- **Task directions**:
Every line below that contains the word "stapler" must be copied.

BEGIN Source material

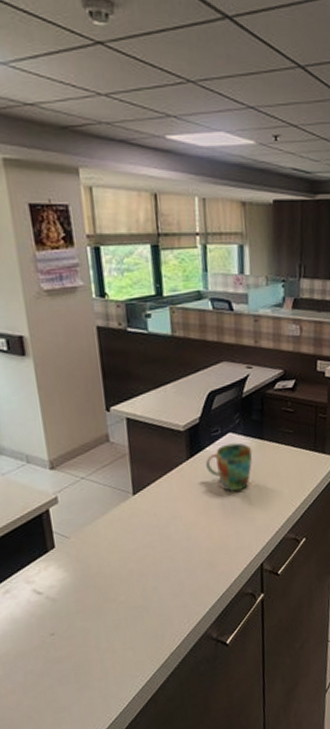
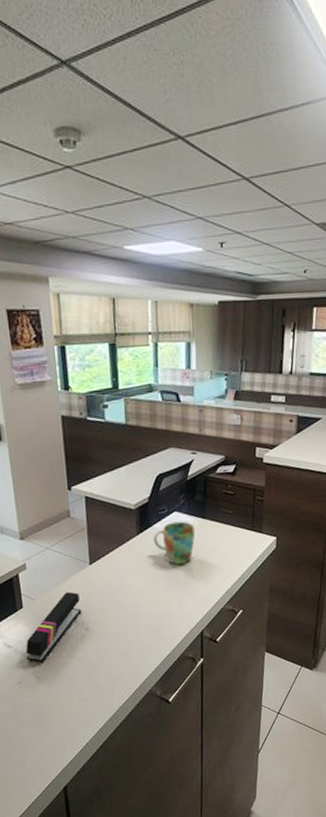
stapler: none [59,526,125,610] -> present [25,591,82,663]

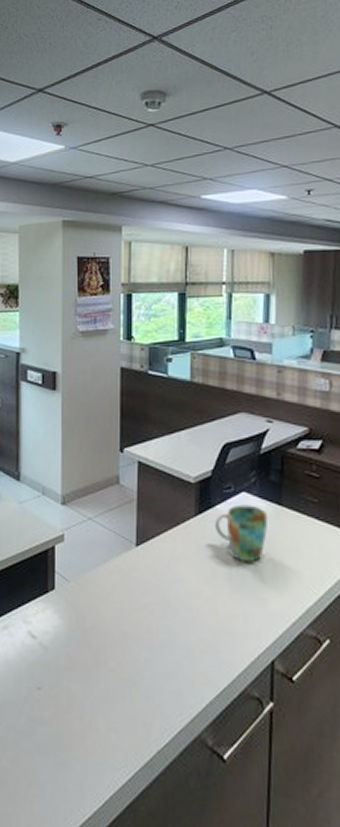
stapler: present [25,591,82,663] -> none [51,577,122,666]

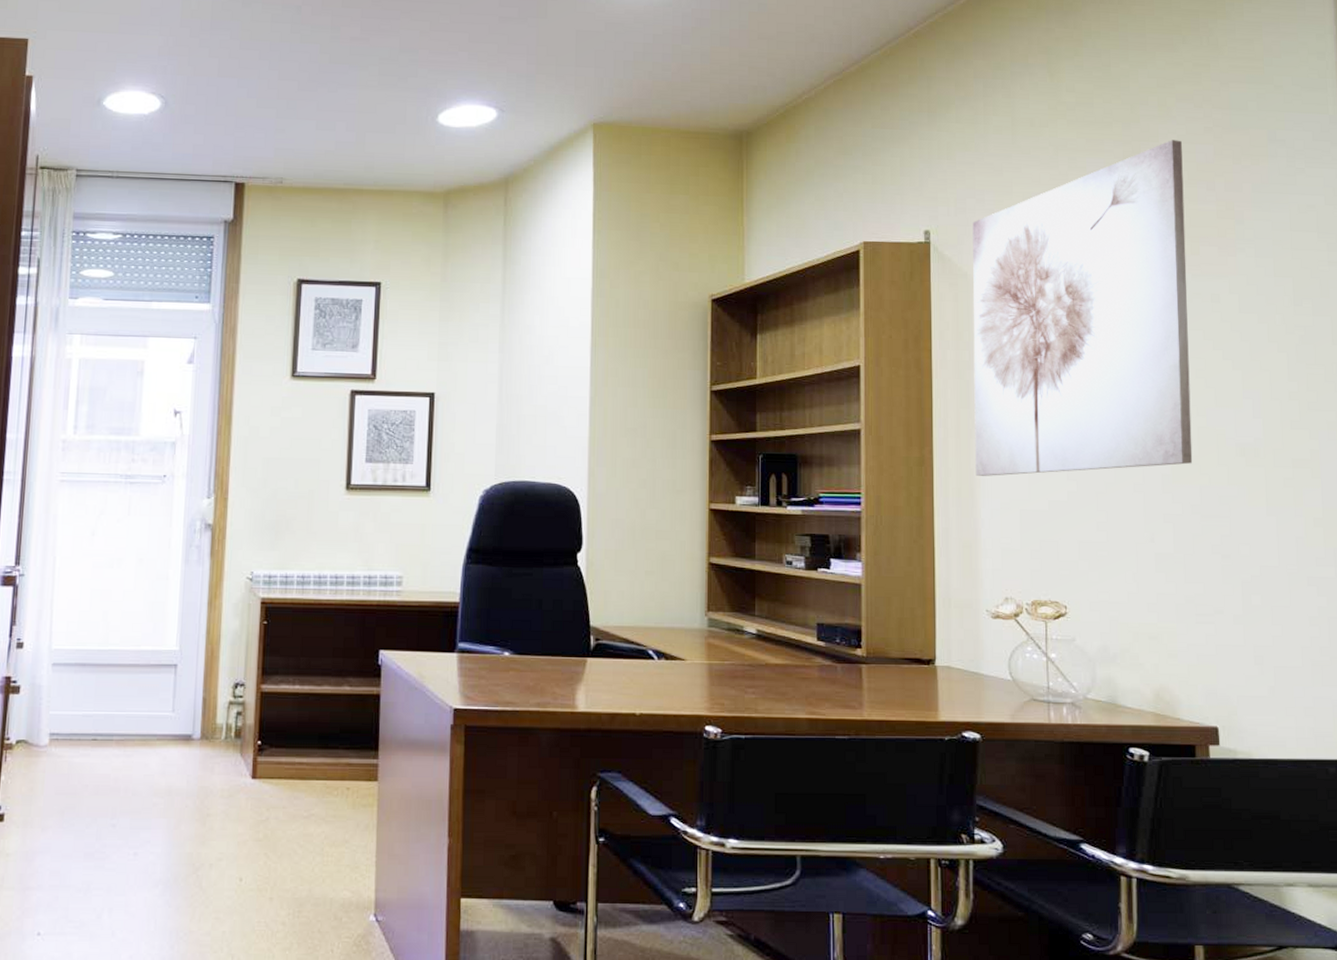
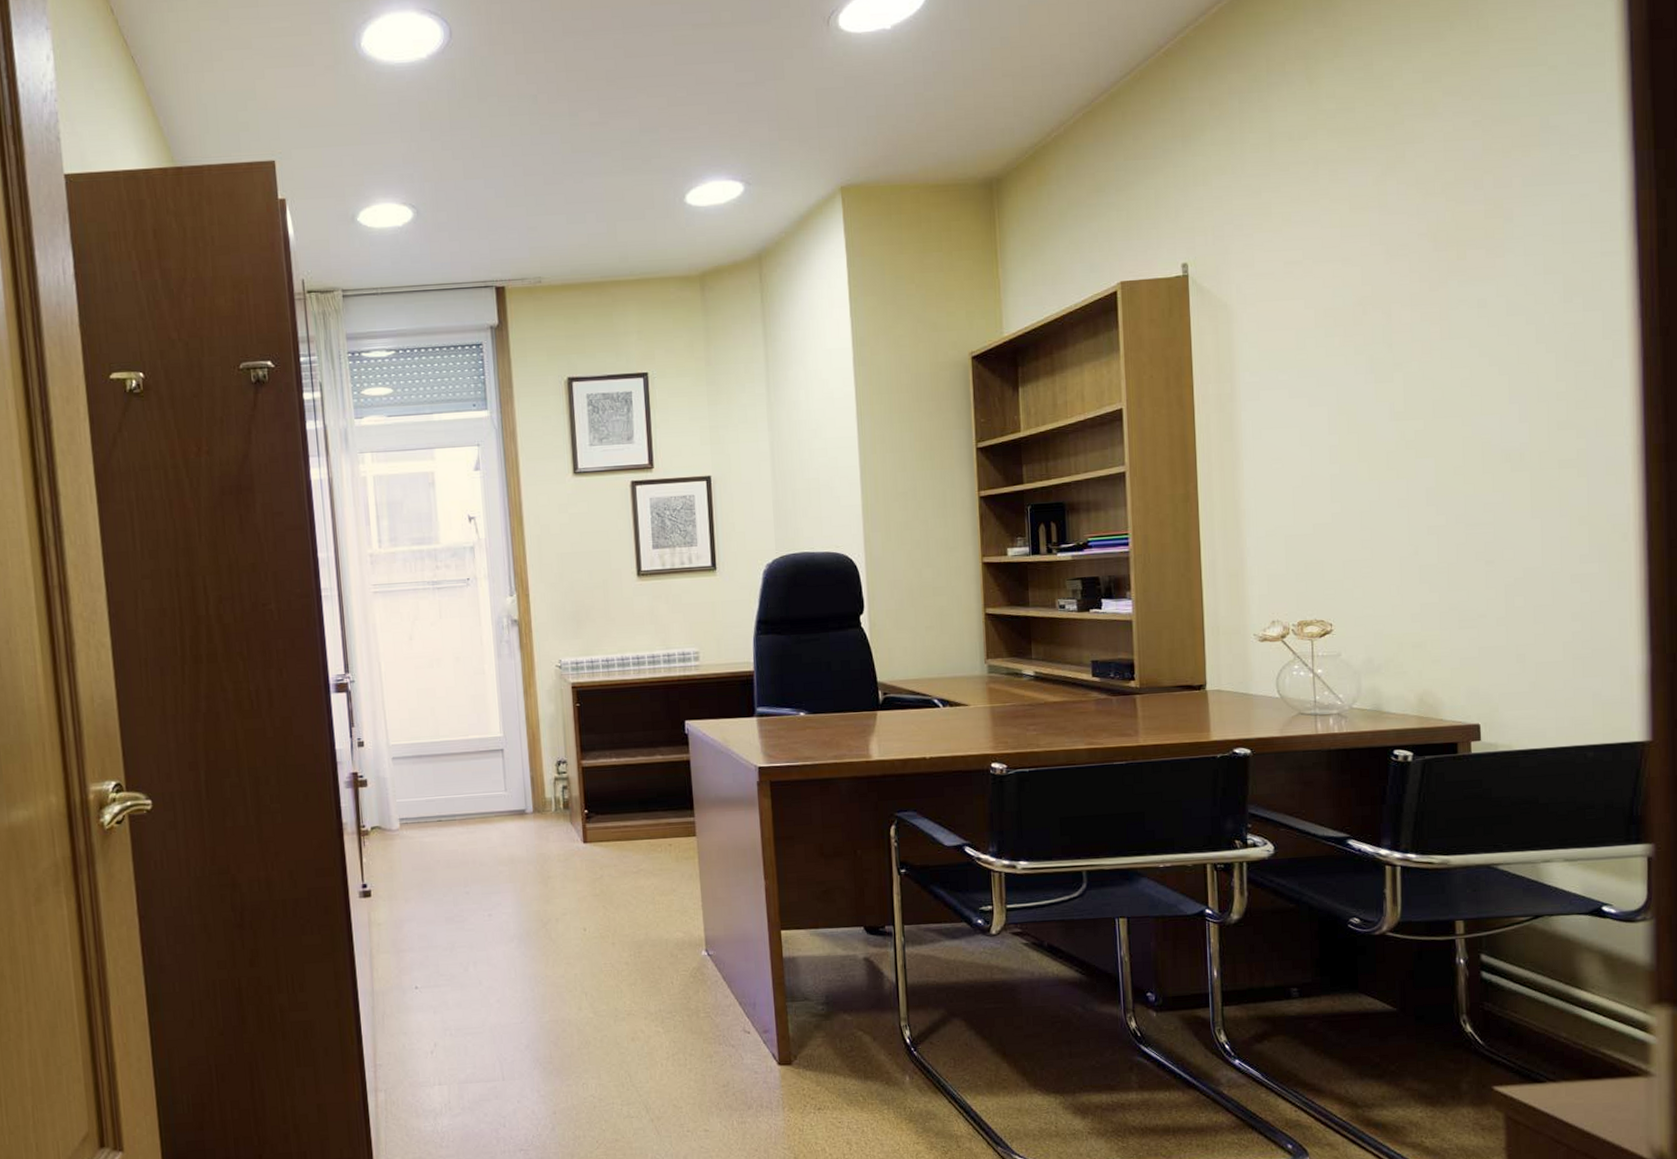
wall art: present [972,140,1193,476] -> none [1231,138,1457,507]

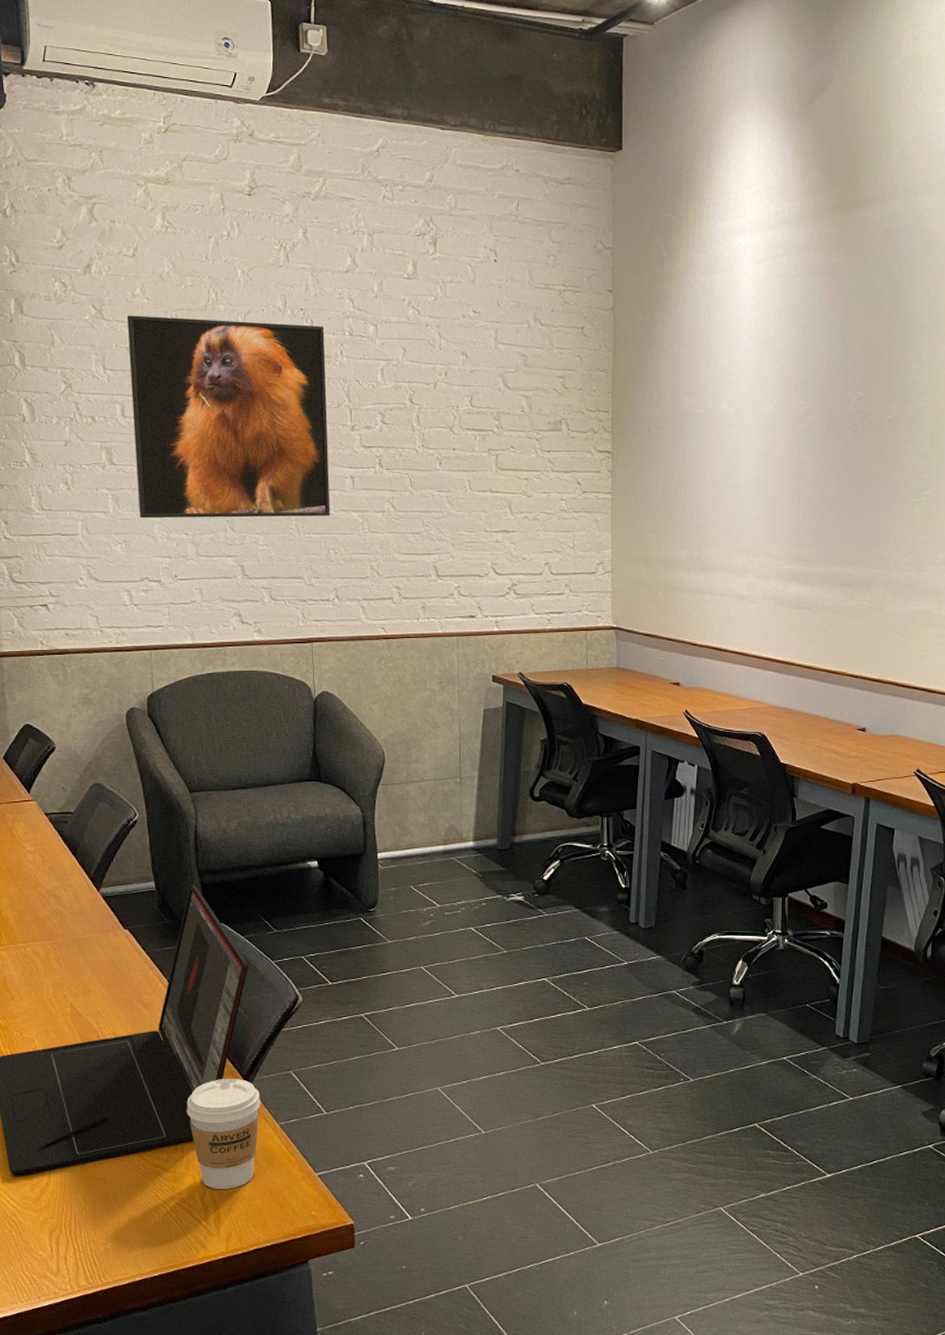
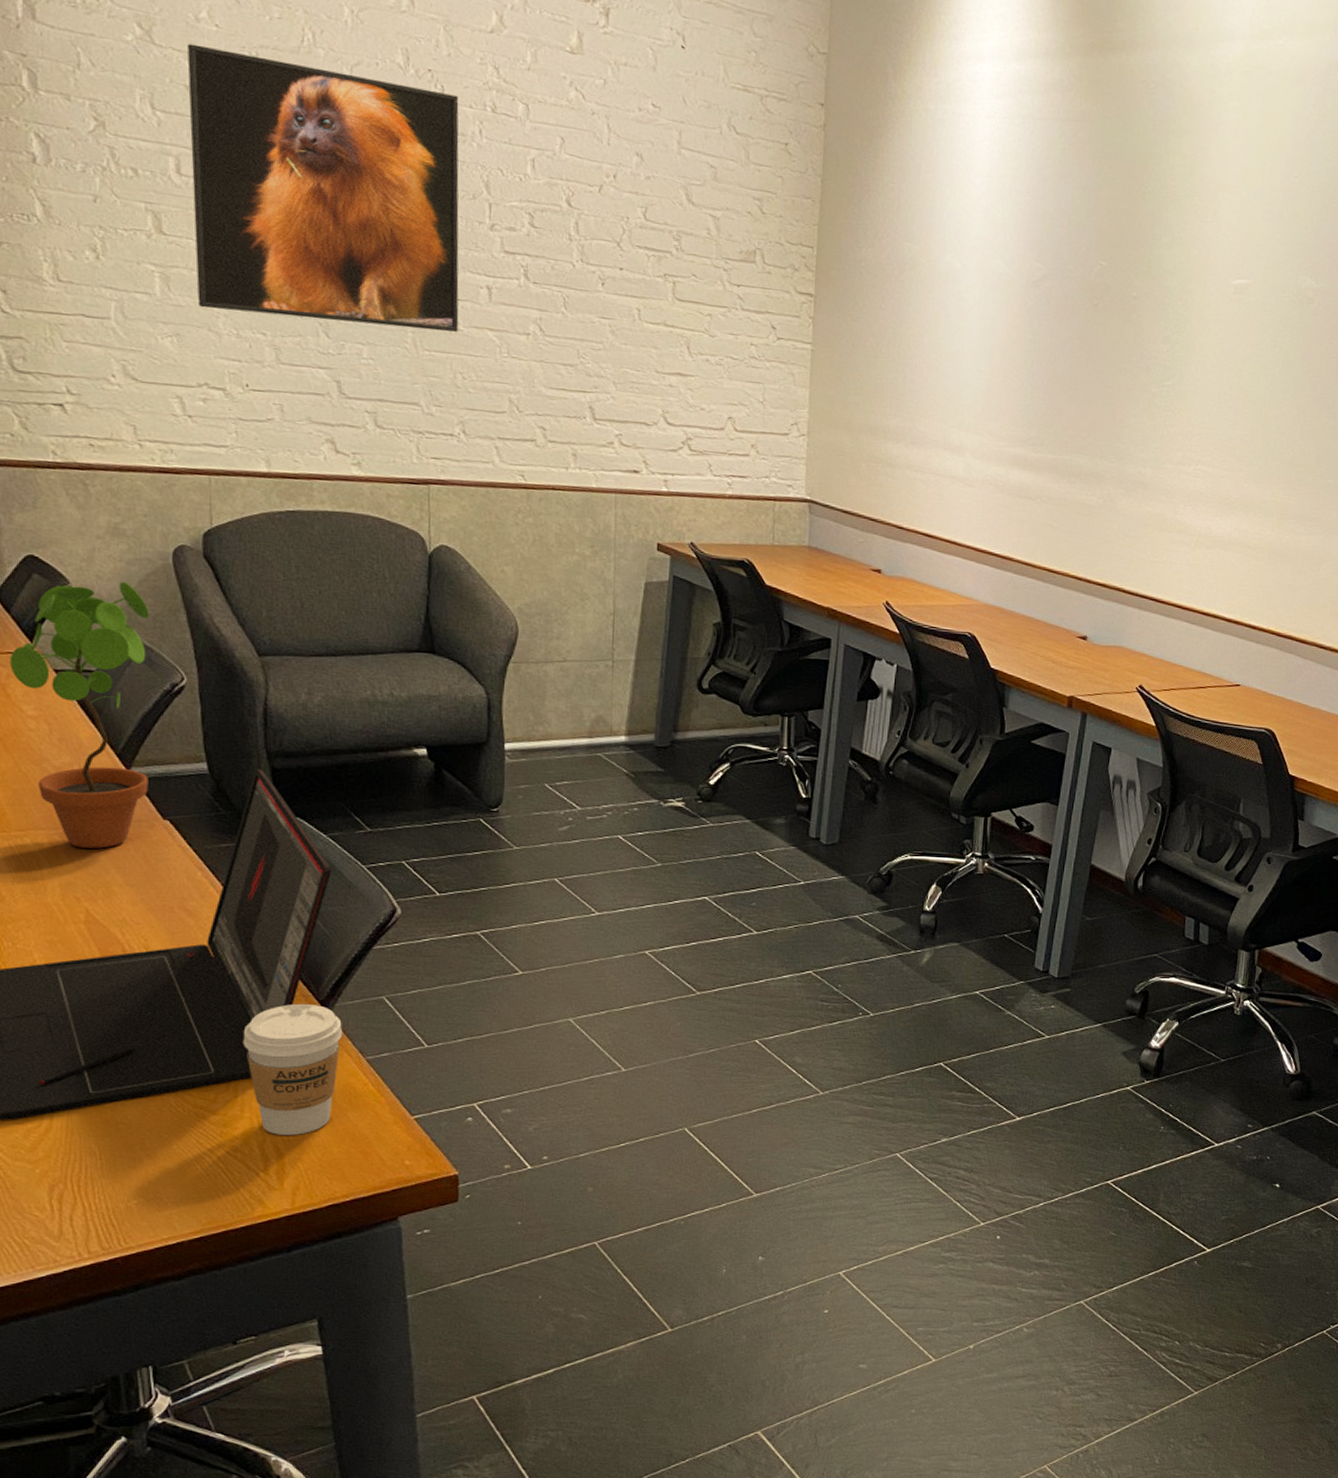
potted plant: none [15,739,113,955] -> present [10,581,149,849]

END Source material

- **Final answer**:
stapler: none [59,526,125,610] -> present [25,591,82,663]
stapler: present [25,591,82,663] -> none [51,577,122,666]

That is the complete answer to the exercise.